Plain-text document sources
Content starts

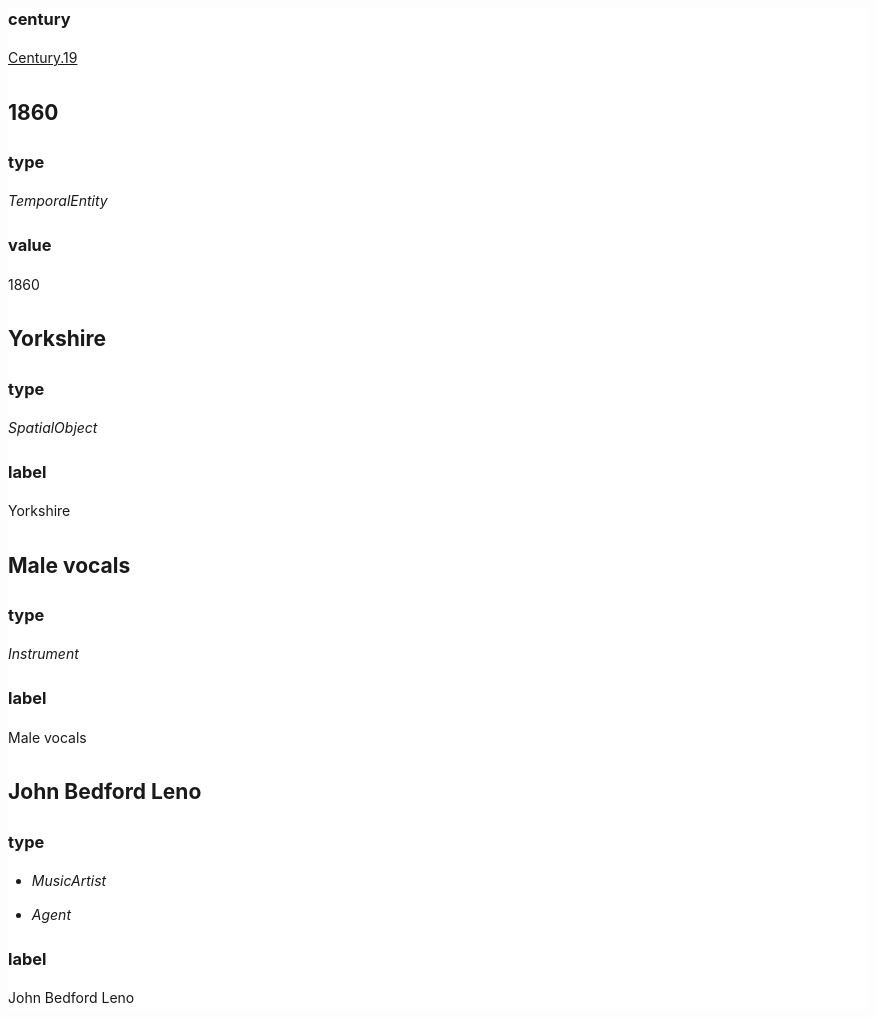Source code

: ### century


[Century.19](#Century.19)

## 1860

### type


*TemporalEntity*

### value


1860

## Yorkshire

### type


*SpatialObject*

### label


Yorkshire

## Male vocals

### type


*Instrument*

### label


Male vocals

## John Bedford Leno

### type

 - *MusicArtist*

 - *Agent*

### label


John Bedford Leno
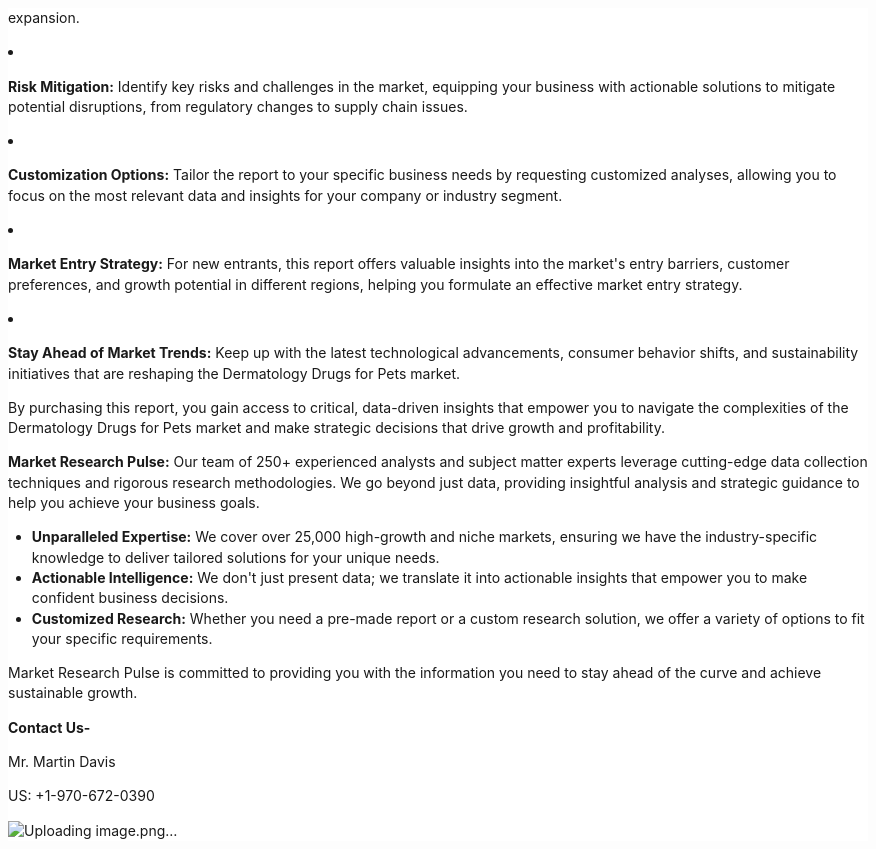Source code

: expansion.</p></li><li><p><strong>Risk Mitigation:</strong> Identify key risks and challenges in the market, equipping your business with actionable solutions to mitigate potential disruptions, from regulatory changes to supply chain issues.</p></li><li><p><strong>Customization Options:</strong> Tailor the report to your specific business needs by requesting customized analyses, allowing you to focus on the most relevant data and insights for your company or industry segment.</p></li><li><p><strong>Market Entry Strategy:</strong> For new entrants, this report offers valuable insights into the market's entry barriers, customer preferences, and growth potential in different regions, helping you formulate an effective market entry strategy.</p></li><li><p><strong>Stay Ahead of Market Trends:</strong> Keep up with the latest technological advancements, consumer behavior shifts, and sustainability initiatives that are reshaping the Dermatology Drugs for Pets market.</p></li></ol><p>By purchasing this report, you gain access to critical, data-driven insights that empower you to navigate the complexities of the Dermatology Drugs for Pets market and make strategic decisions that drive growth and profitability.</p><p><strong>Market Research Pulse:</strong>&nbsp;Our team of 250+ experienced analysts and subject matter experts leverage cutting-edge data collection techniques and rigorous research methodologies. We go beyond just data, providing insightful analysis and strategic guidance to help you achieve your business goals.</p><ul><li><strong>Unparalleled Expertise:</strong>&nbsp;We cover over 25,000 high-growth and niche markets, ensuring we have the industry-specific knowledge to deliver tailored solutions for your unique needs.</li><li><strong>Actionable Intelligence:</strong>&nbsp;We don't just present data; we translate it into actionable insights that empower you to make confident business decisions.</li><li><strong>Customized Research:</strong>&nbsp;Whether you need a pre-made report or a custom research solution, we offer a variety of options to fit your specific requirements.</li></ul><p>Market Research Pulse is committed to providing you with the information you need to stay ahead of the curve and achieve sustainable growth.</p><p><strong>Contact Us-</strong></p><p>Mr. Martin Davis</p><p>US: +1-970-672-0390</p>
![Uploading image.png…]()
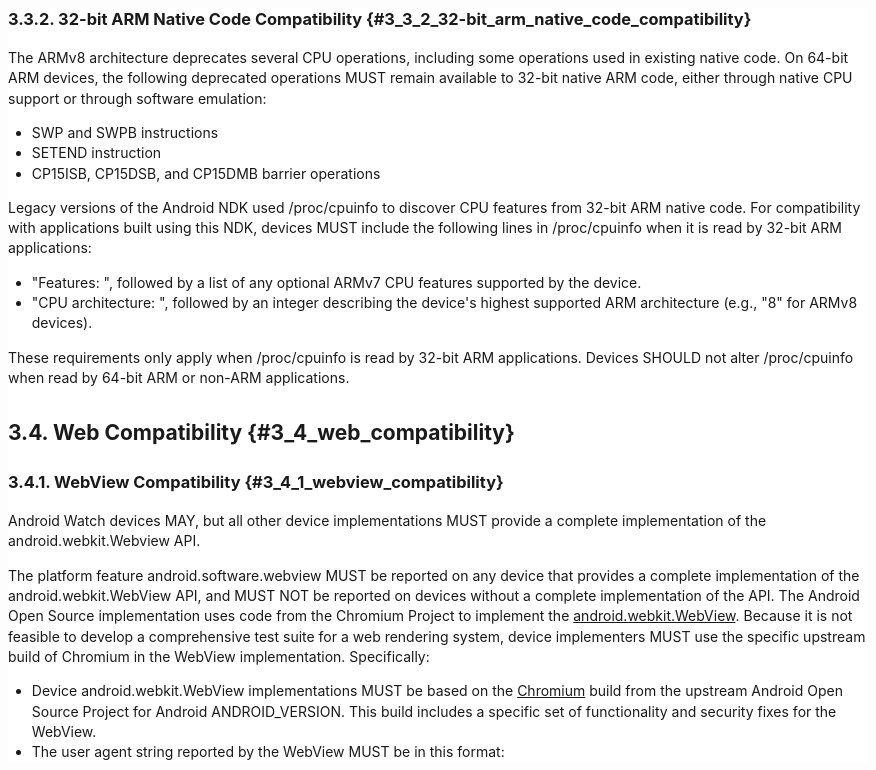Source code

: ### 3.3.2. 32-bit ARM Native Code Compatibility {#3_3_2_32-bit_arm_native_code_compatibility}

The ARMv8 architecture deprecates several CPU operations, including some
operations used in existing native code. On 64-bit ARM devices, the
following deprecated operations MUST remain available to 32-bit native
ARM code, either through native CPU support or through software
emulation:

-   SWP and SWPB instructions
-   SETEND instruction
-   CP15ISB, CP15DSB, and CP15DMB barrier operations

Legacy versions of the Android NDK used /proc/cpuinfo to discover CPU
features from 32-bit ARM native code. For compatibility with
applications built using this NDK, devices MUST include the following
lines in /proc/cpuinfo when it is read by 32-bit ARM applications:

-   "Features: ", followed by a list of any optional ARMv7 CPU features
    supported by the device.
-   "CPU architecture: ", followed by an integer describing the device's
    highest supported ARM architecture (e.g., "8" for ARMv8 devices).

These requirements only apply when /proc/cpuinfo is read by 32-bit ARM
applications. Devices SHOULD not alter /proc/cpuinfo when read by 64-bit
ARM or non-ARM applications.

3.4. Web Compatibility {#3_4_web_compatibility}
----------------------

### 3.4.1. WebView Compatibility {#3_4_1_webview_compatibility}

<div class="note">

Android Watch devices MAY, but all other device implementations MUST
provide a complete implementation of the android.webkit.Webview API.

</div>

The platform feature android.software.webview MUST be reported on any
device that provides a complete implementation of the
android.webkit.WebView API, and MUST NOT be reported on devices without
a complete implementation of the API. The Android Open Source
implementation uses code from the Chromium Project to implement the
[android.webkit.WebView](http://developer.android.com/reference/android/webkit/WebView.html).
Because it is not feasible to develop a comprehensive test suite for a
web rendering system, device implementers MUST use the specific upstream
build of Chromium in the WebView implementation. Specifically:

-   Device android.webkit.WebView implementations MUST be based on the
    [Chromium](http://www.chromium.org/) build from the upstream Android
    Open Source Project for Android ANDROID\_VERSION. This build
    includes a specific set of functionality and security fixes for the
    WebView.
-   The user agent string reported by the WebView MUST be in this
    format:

Content ends

» Task objective: Return all lines from the data above with "applications" in them.

» Written response:
applications built using this NDK, devices MUST include the following
lines in /proc/cpuinfo when it is read by 32-bit ARM applications:
applications. Devices SHOULD not alter /proc/cpuinfo when read by 64-bit
ARM or non-ARM applications.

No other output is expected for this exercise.